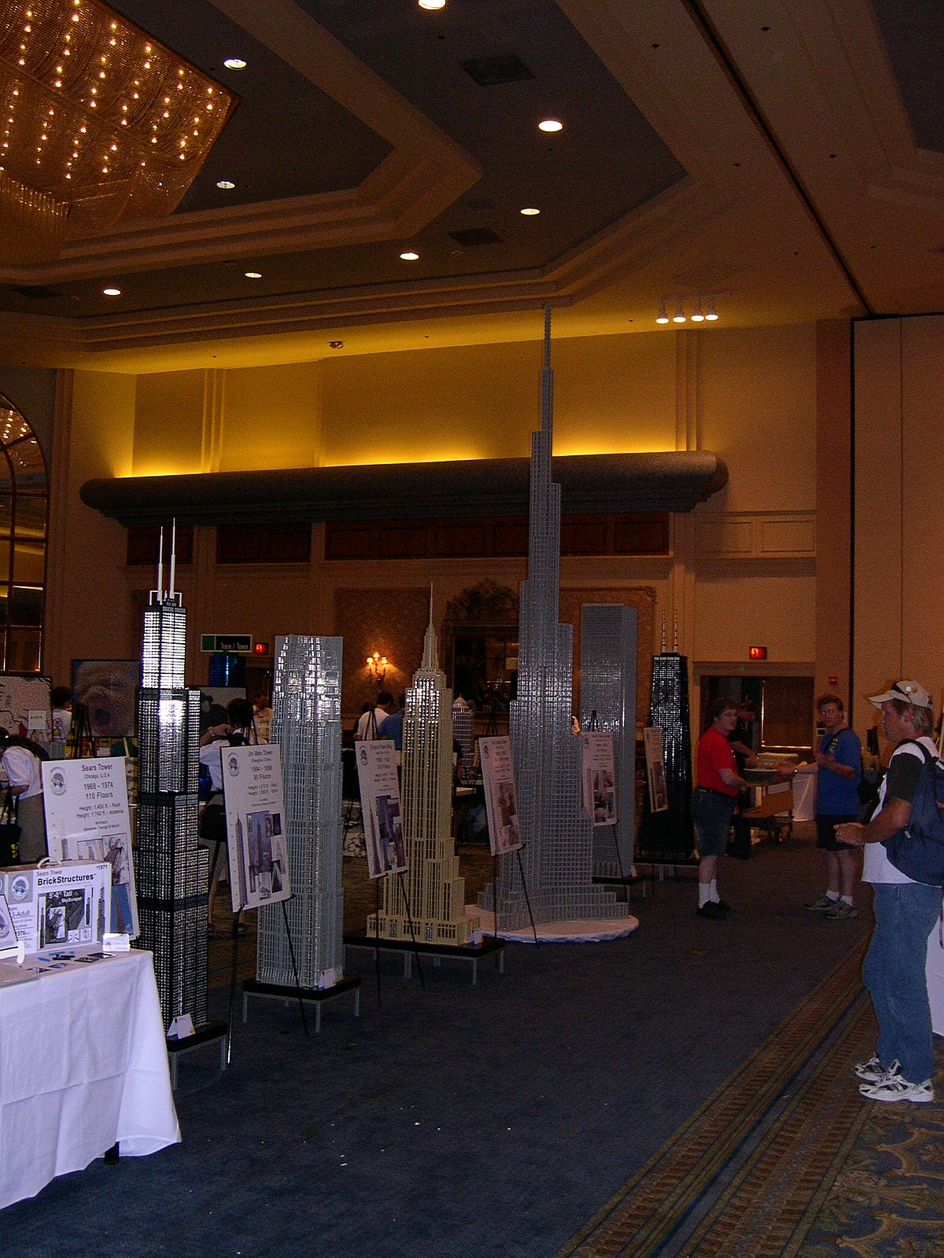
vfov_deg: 49.0
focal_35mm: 38
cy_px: 629
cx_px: 472
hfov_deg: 37.7
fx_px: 1382
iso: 400
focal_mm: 8
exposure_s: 1/60
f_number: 2.8
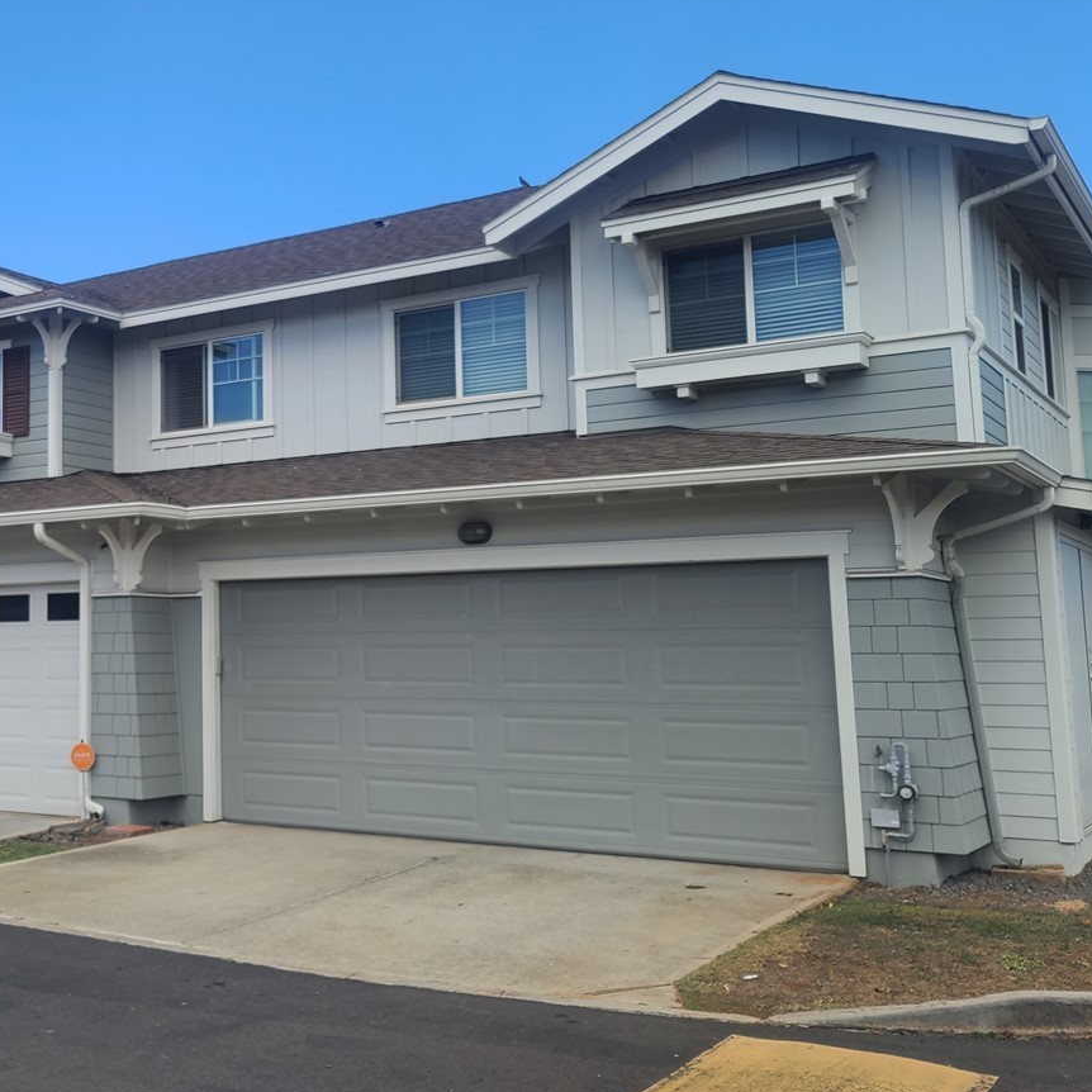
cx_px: 152
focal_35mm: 41
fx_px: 1463
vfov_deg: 40.9
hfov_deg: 38.6
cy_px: 479
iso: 16
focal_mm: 7
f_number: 1.8
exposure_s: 1/535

### WORK ITEM
Output the entries above verbatim, leaving out images.

### ANSWER BELOW
vfov_deg: 49.0
focal_35mm: 38
cy_px: 629
cx_px: 472
hfov_deg: 37.7
fx_px: 1382
iso: 400
focal_mm: 8
exposure_s: 1/60
f_number: 2.8
cx_px: 152
focal_35mm: 41
fx_px: 1463
vfov_deg: 40.9
hfov_deg: 38.6
cy_px: 479
iso: 16
focal_mm: 7
f_number: 1.8
exposure_s: 1/535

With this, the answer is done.